Pressupondo-se que a Gráfica que compôs seu livro, a Editora que o publicou e a Distribuidora que o espalhou pelas livrarias da cidade não se tenham unido em um complô para enganar-me; que, tanto as pessoas que nos apresentaram um ao outro, quanto aquelas com quem compartilho as notícias sobre você que todas sabem, não tenham sido todas e nem continuem sendo, tais inumeráveis pessoas, presas de ilusões de ótica, auditivas, tácteis, olfativas... e se não houvesse a presença, óbvia para mim, desses seus alteregos que me invadem os dias sem nome identificável e sem que você mesmo saiba, alteregos que por dentro obliteram-lhe a percepção própria de um ser único que efetivamente você se saiba, eu diria que você existe, Daniel.

Quantos indícios são necessários como prova da existência de alguém?
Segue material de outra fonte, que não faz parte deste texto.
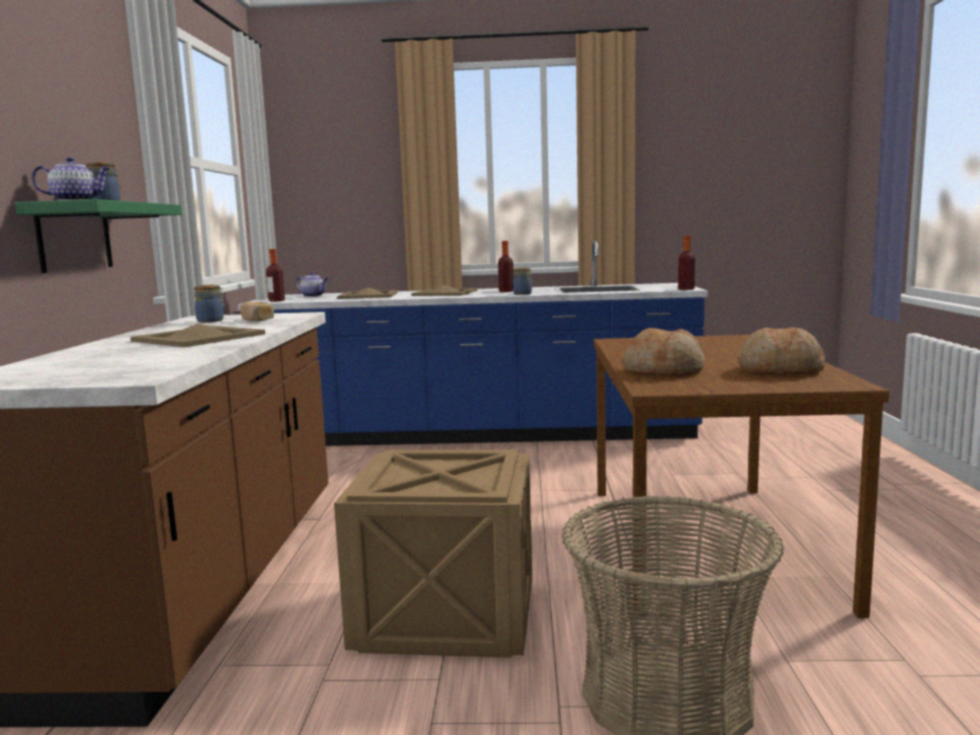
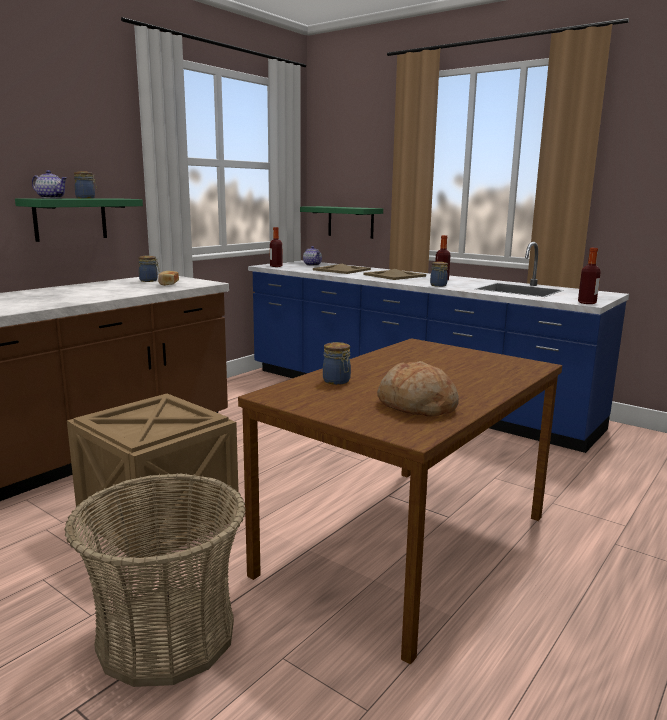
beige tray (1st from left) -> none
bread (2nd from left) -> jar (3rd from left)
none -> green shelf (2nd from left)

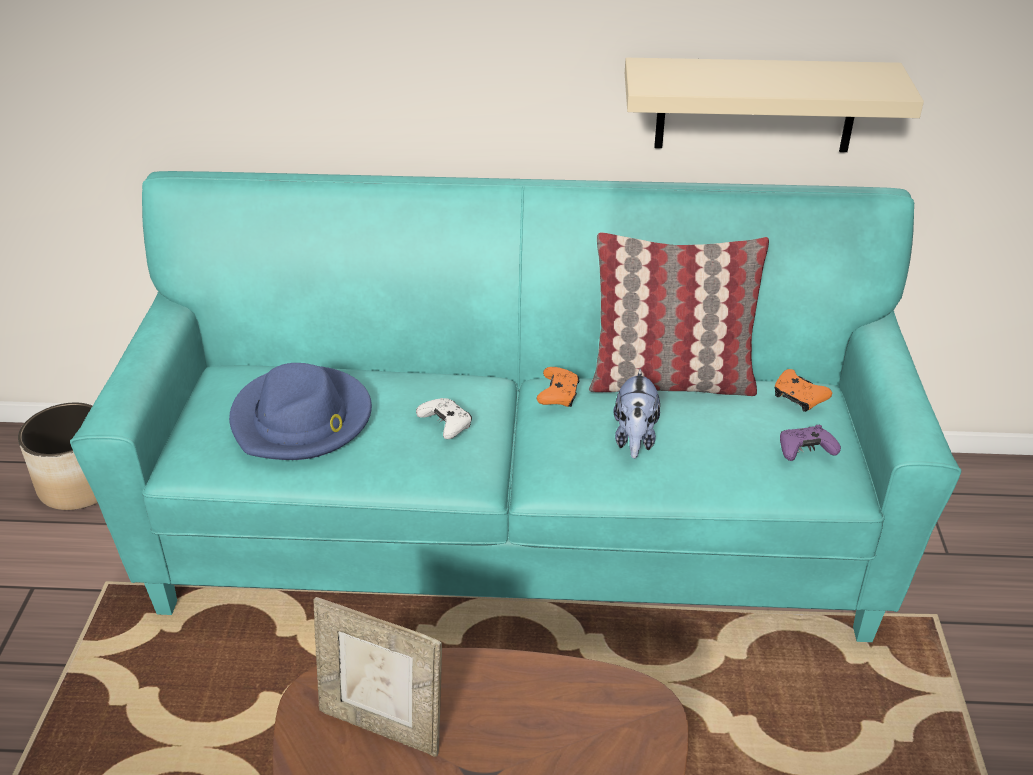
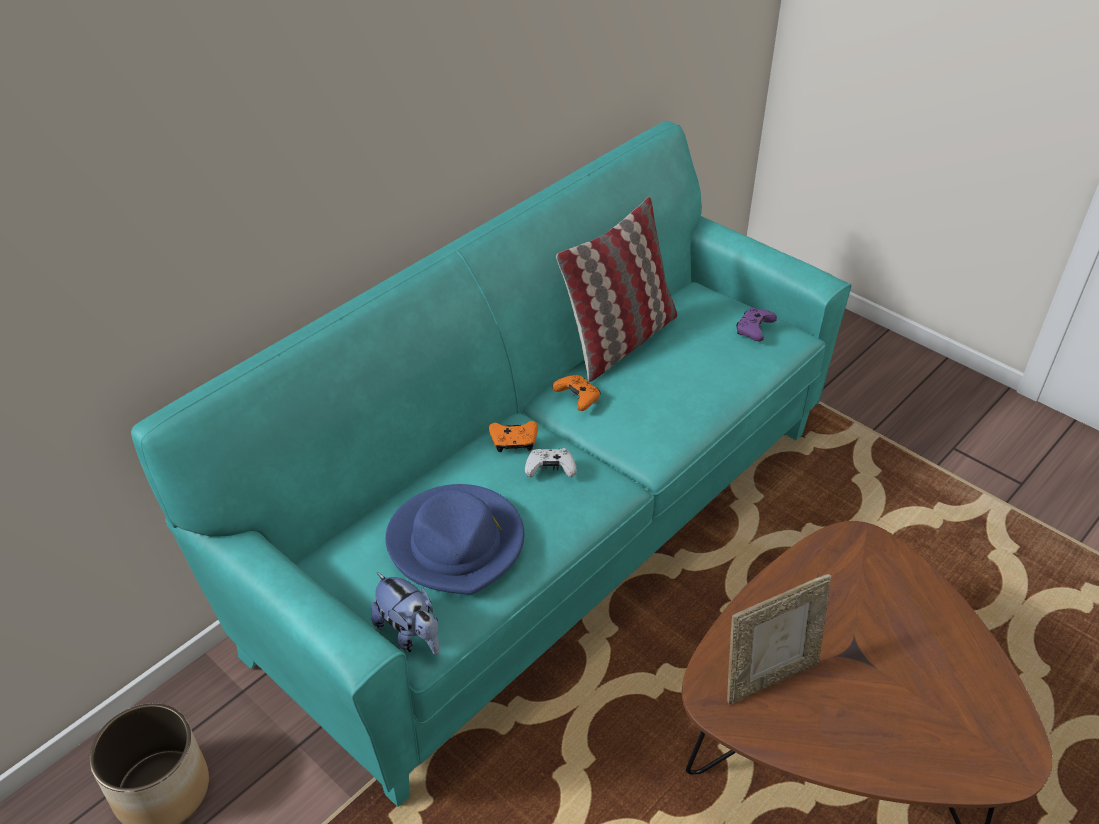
plush toy, moved
beige shelf -> none
orange game controller (2nd from left in the first image) -> orange game controller (1st from left), moved

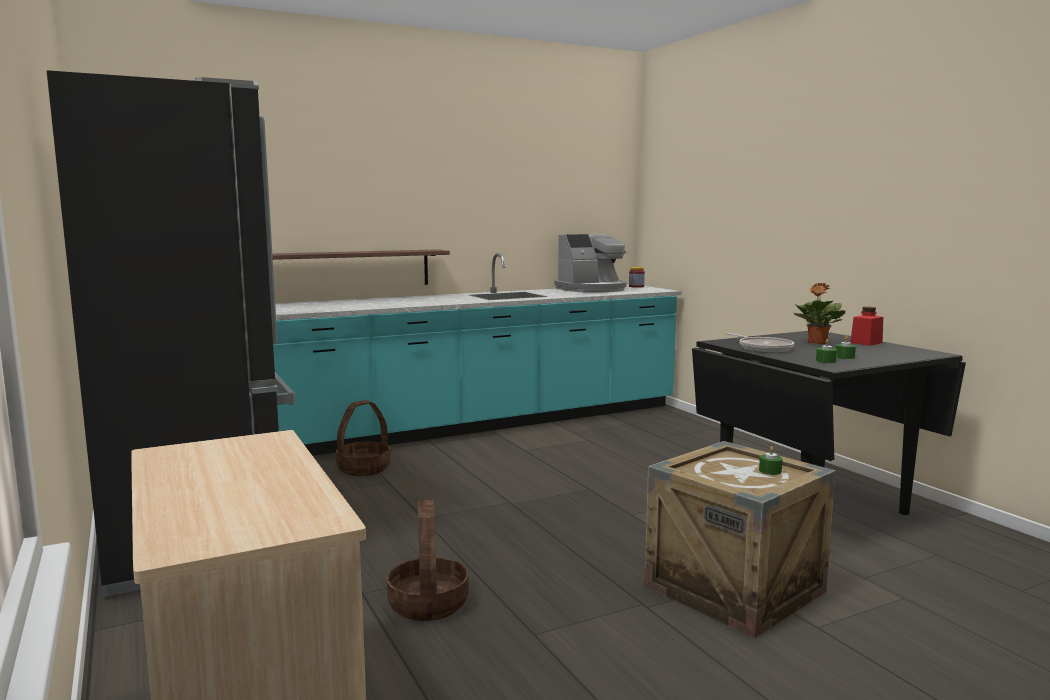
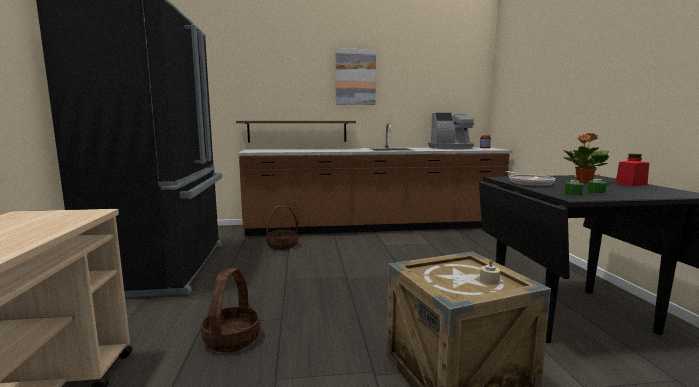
turquoise counter -> brown counter
green candle (1st from left) -> beige candle
none -> picture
Quando as pessoas telefonam perguntando por Ana, quando Ana é reconhecida na rua, quando Ana olha, na carteira de identidade, o retrato antigo onde permanece o rosto reconhecível pelo imperativo da memória e, por fim, quando Ana se vê no ESPELHO, eu quase posso afirmar que existo.

Quantos indícios são necessários como prova da não-existência de alguém?

Quando Daniel manifesta as mesmas dúvidas sobre a minha existência, tão repleta como a dele de indícios de existência, chego à quase certeza de que ambos realmente existimos, porque só quem existe realmente é capaz de duvidar tanto de tal fato. E os outros todos, para si mesmos: existem; não existem? Como se sentem diante de ambas tais possibilidades?